You've certainly heard of Investec before and possibly the Investec Australia Property Fund. That Australian fund rebranded to the Irongate Group in late 2020 as part of a transaction in which it internalised its management company.
External management companies: how property execs got rich
Back in the day, property funds were structured with management companies (ManCos) sitting externally to the fund. That allowed the management team to charge a percentage-based fee to the fund based on the value of assets, which was a wonderful deal for management teams and a poor deal for shareholders.
Think about every other type of company. The management team earns salaries and bonuses based on specific KPIs, not a fee based on a percentage of assets. Apart from the percentage fee usually costing more than salaries and bonuses, the other issue is alignment. A percentage fee simply encourages the management teams to do more deals rather than the right deals.
Across the JSE, property funds "internalised their ManCos" by paying out the management team based on a negotiated price, referenced to the likely fee income in the short-term. Generally, internalisations were highly lucrative for property management teams that were paid substantial sums to cancel their management agreements. It was a wonderful time to be a property executive.
Since then, the property sector has cooled off, raising money locally is trickier and the ManCo structures are firmly a thing of the past. For management teams as well as investors, it is extremely important to time the market in a journey of wealth creation.
Irongate: an Aussie fund with an Aussie structure
Irongate internalised its ManCo in late 2020 using a stapled unit structure, which is as Australian as the spiders that are big enough to carry you away in the night. Relatively uncommon in the rest of the world, a stapled security is simply the combination of two or more other securities to form a single unit. The underlying securities cannot be bought or sold separately.
In this case, the payment was made to the Investec Group to acquire the management rights of the fund, based on how this specific fund had been set up. To give an idea of the quantum, Investec was paid A$40m which equated to around 3.2% of the total assets under management.
South African demand for offshore property funds remains strong
With the tricky restructuring out of the way, Irongate got back to business with the acquisitions of further properties.
The latest acquisition is a property in Canberra for A$73.75m. The A-grade office building has its anchor tenant (55% of the property) as the Australian National Audit Office and the implied yield for the acquisition is 5.13%.

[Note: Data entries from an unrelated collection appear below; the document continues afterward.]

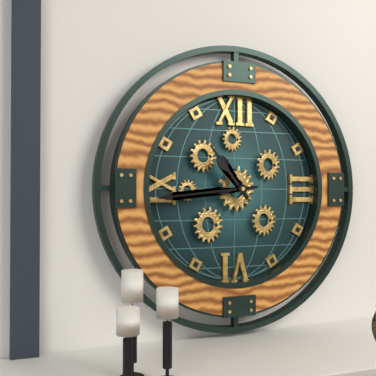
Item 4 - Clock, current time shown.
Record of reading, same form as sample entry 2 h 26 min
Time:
10 h 44 min
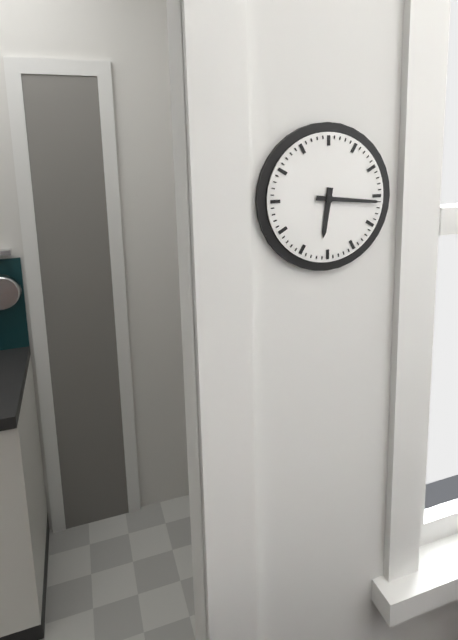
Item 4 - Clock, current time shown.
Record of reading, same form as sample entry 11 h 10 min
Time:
6 h 16 min
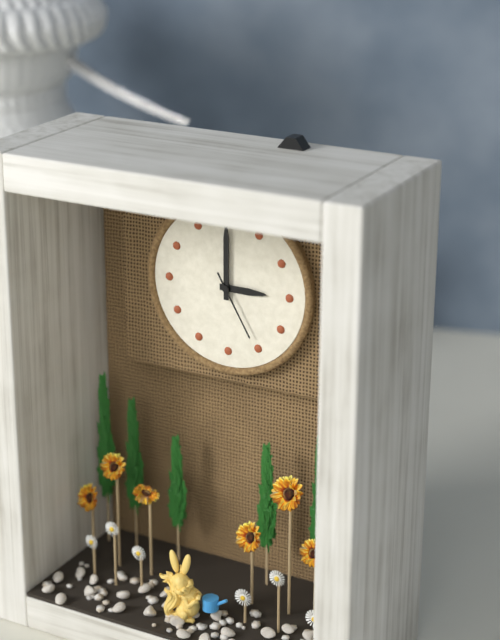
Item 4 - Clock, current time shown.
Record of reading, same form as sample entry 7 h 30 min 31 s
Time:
3 h 00 min 25 s
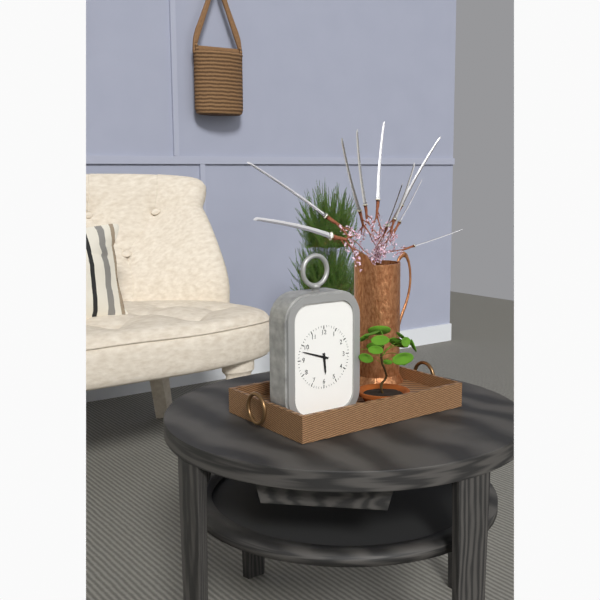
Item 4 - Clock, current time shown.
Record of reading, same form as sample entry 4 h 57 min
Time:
5 h 48 min
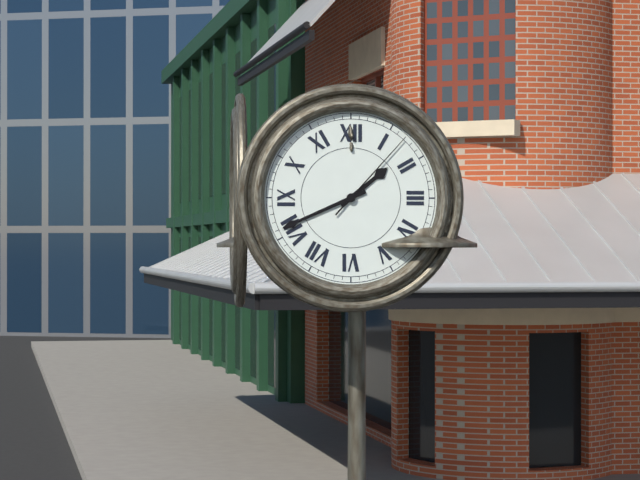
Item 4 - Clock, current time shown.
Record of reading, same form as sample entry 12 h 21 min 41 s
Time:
1 h 41 min 07 s
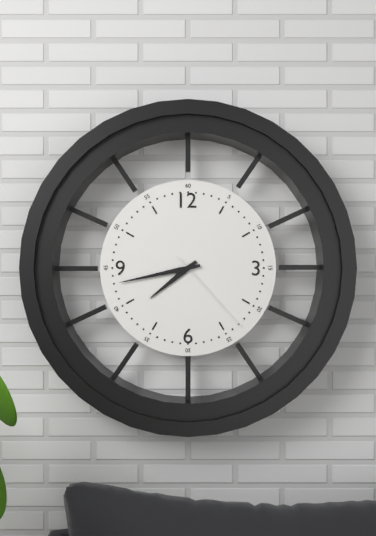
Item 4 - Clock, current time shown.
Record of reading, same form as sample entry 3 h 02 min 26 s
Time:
7 h 43 min 23 s
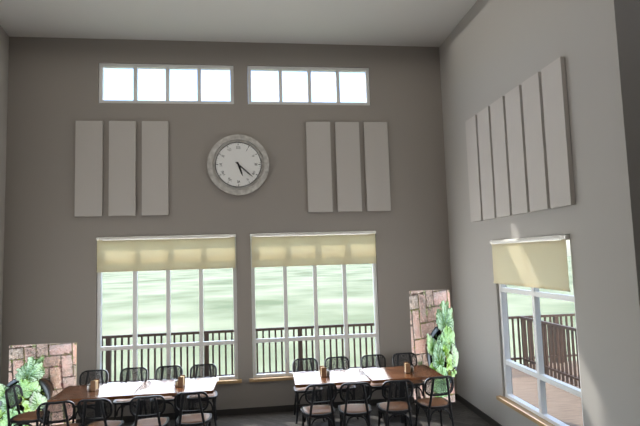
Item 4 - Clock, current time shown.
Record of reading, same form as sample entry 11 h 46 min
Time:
5 h 22 min
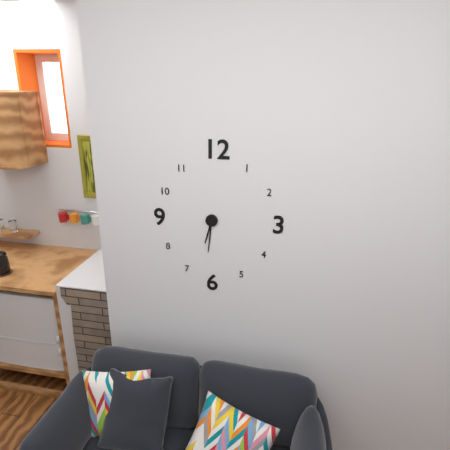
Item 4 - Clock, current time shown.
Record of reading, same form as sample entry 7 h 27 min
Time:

To fund the acquisition, Irongate launched a capital raise for approximately A$50m at a 3.9% discount to the closing price last week. According to Irongate, that's an implied yield (based on FY22) of 6.2%, which gives an idea of the returns available on an Australian fund.
The money was raised in the form of a fully underwritten accelerated bookbuild on Tuesday. It's a bit odd to do it the day before a public holiday, but the money was raised without any hiccups.
"Fully underwritten" means that even if investors weren't interested, investment banks had been lined up to take up any unissued shares (in exchange for a fee, naturally). This means that the company was guaranteed to raise the required amount.
An "accelerated bookbuild" means that the bankers pick up the phones to their institutional clients and offer the shares. The clients indicate a level of interest and the book is built accordingly. Once the full amount is raised, the book closes and the allocations are made.
This is not the same as an offer to the public, which is why the regulatory process is so much smoother. Only qualifying investors are included in the capital raise and the disclosure burden for the company is a fraction of what it would be otherwise.
The company announced by 2pm that the bookbuild was closed and the full amount had been raised. Even when many people were on leave on Tuesday, there was clearly enough investor interest to pull together A$50m (approximately R530m).